Update: PET INSURANCE INDUSTRY REPS WEIGH IN, SORT OF
As we went to press, we received the following from NAPHIA spokeswoman Kristen Lynch:
NAPHIA has a consensus position in support of dedicated financial reporting for pet health insurance. However, It is important to recognize that the challenges for this type and level of reporting will have wide ranging implications among our member companies, which is why an industry position on the specifics of these matters takes time to determine.
Regarding MCAS, this issue has never previously been proposed and with 26 ‘industry’ member companies, NAPHIA’s regulatory committee has not had an opportunity to fully assess a NAPHIA position. As an industry we value transparency with regulators and consumers: for anyone that has followed NAPHIA’s work with the NAIC throughout these past several years – during the process to establish a model law – it is evident that NAPHIA has consistently been a proponent of disclosures and transparency.
Note also that pet insurance is not being singled out by the NAIC here, the MAP and MCAS processes regarding certain line-item reporting are over-arching matters of the NAIC who are considering multiple lines of insurance coverage. As these topics have just come forth (and are being inserted at a late date into the Model Law process) the details and their implications for our industry are still in discovery. We hope that the call with the NAIC WG today will provide some insight into this.

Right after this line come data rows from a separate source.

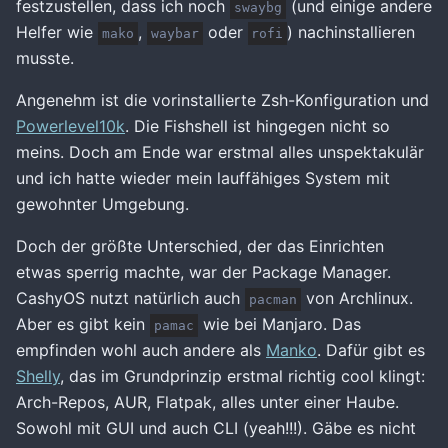
festzustellen, dass ich noch
(und einige andere
swaybg
Helfer wie
,
oder
) nachinstallieren
mako
waybar
rofi
musste.
Angenehm ist die vorinstallierte Zsh-Konfiguration und
Powerlevel10k
. Die Fishshell ist hingegen nicht so
meins. Doch am Ende war erstmal alles unspektakulär
und ich hatte wieder mein lauffähiges System mit
gewohnter Umgebung.
Doch der größte Unterschied, der das Einrichten
etwas sperrig machte, war der Package Manager.
CashyOS nutzt natürlich auch
von Archlinux.
pacman
Aber es gibt kein
wie bei Manjaro. Das
pamac
empfinden wohl auch andere als
Manko
. Dafür gibt es
Shelly
, das im Grundprinzip erstmal richtig cool klingt:
Arch-Repos, AUR, Flatpak, alles unter einer Haube.
Sowohl mit GUI und auch CLI (yeah!!!). Gäbe es nicht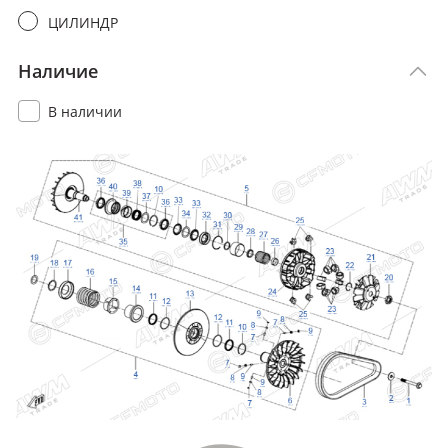
ЦИЛИНДР
Наличие
В наличии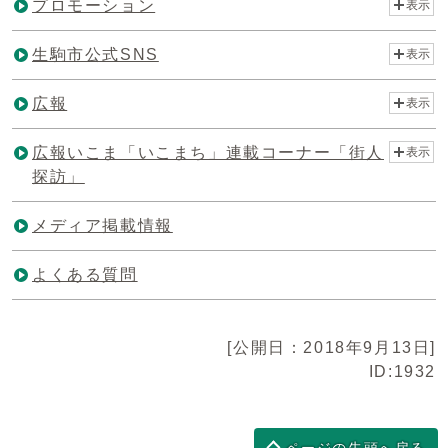
プロモーション
表示
生駒市公式SNS
表示
広報
表示
広報いこま「いこまち」連載コーナー「街人
表示
探訪」
メディア掲載情報
よくある質問
[公開日：2018年9月13日]
ID:1932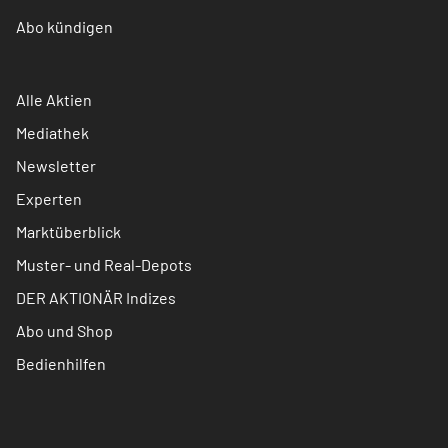
Abo kündigen
Alle Aktien
Mediathek
Newsletter
Experten
Marktüberblick
Muster- und Real-Depots
DER AKTIONÄR Indizes
Abo und Shop
Bedienhilfen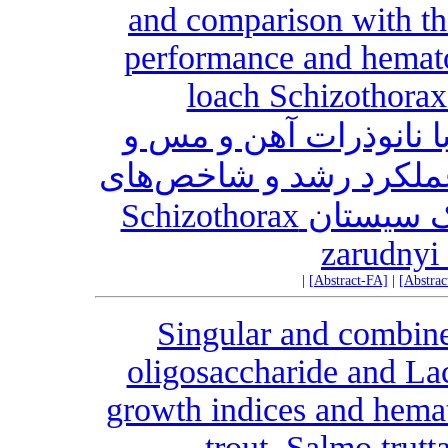
and comparison with th
performance and hematol
loach Schizothorax
ا نانوذرات آهن و مس و
عملکرد رشد و شاخص‌های
خون شناسی بچه ماهی سفیدک سیستان Schizothorax
zarudnyi 
|
[Abstract-FA]
|
[Abstra
Singular and combine
oligosaccharide and La
growth indices and hemat
trout, Salmo trutt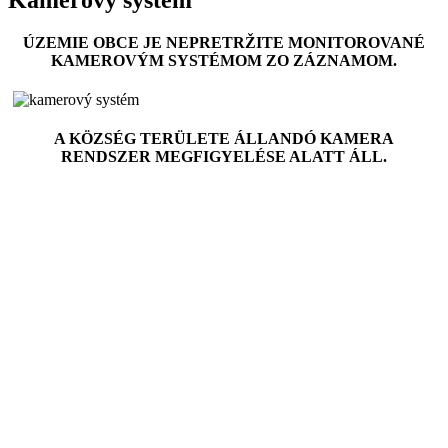
ÚZEMIE OBCE JE NEPRETRŽITE MONITOROVANÉ
KAMEROVÝM SYSTÉMOM ZO ZÁZNAMOM.
A K
Ö
ZSÉG TERÜLETE ÁLLANDÓ KAMERA
RENDSZER MEGFIGYELÉSE ALATT ÁLL.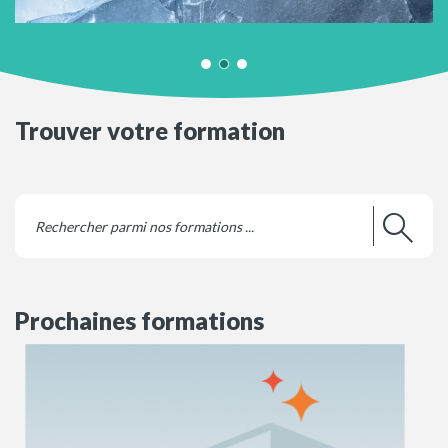
Trouver votre formation
Prochaines formations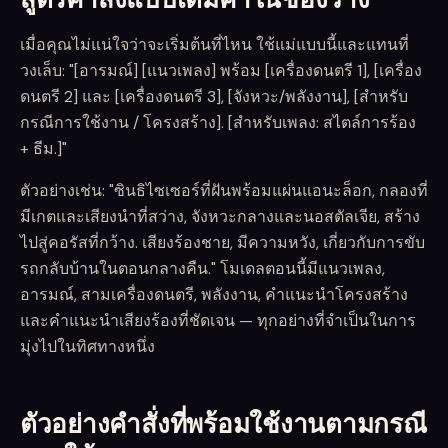
เมื่อคุณไม่แน่ใจว่าจะเริ่มต้นที่ไหน ใช้แม่แบบนี้และแทนที่
วงเล็บ: "[อารมณ์] [แนวเพลง] พร้อม [เครื่องดนตรี 1], [เครื่อง
ดนตรี 2] และ [เครื่องดนตรี 3], [จังหวะ/พลังงาน], [สำหรับ
กรณีการใช้งาน / โครงสร้าง]. [สำหรับเพลง: สไตล์การร้อง
+ ธีม.]"
ตัวอย่างเช่น: "ซินธิไซเซอร์ที่ฝันพร้อมแผ่นแอนะล็อก, กลองที่
มีเกตและเสียงนำที่สว่าง, จังหวะกลางและนอสตัลเจีย, สร้าง
ไปสู่คอรัสที่กว้าง. เสียงร้องชาย, มีความหวัง, เกี่ยวกับการขับ
รถกลับบ้านในตอนกลางคืน." โมเดลตอนนี้มีแนวเพลง,
อารมณ์, สามเครื่องดนตรี, พลังงาน, คำแนะนำโครงสร้าง
และคำแนะนำเสียงร้องที่ชัดเจน — ทุกอย่างที่จำเป็นในการ
มุ่งไปในทิศทางหนึ่ง
ตัวอย่างคำสั่งที่พร้อมใช้งานตามกรณี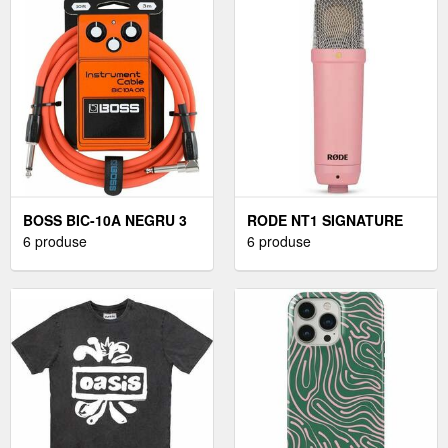
BOSS BIC-10A NEGRU 3
RODE NT1 SIGNATURE
M DREPT - OBLIC
6 produse
MICROFON CU
6 produse
CONDENSATOR PENTRU
STUDIO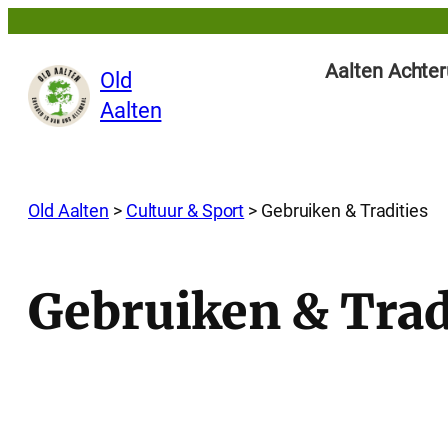
Ga
naar
Aalten Achter
Old
de
Aalten
inhoud
Old Aalten
>
Cultuur & Sport
>
Gebruiken & Tradities
Gebruiken & Trad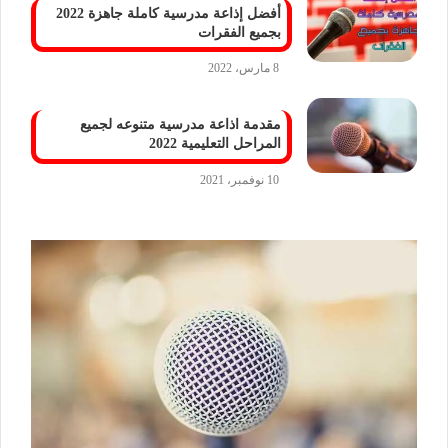
أفضل إذاعة مدرسية كاملة جاهزة 2022
بجميع الفقرات
8 مارس، 2022
مقدمة اذاعة مدرسية متنوعه لجميع
المراحل التعليمية 2022
10 نوفمبر، 2021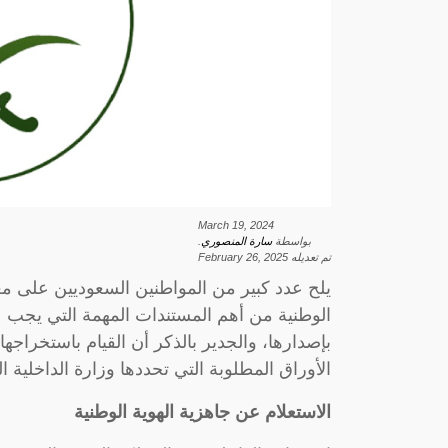
March 19, 2024
بواسطة
سارة المنصوري
.
تم تعديله
February 26, 2025
يلح عدد كبير من المواطنين السعوديين على م
الوطنية من أهم المستندات المهمة التي يجب عل
بإصدارها، والجدير بالذكر أن القيام باستخراجه
الأوراق المطلوبة التي تحددها وزارة الداخلية ا
الاستعلام عن جاهزية الهوية الوطنية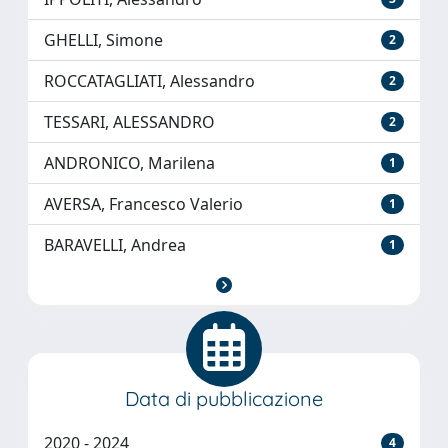
GHELLI, Simone
2
ROCCATAGLIATI, Alessandro
2
TESSARI, ALESSANDRO
2
ANDRONICO, Marilena
1
AVERSA, Francesco Valerio
1
BARAVELLI, Andrea
1
Data di pubblicazione
2020 - 2024
4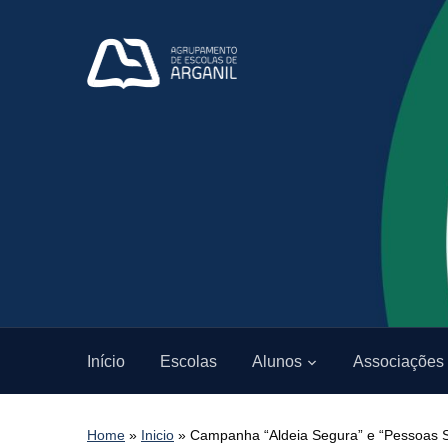
Início
Escolas
Alunos
Associações
Home
»
Inicio
»
Campanha “Aldeia Segura” e “Pessoas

Finally, last month Gavin Friedman Trupanion’s EVP, People & Legal (General Counsel) and John Fielding, CHUBB’s Senior Vice President & General Counsel, Global Government and Industry Affairs agreed to Co-Chair our Regulatory Committee. Rick Faucher CEO of The Connected Pet Company, (our past Regulatory Committee Chair and President of NAPHIA’s Board of Directors) will remain actively involved as well.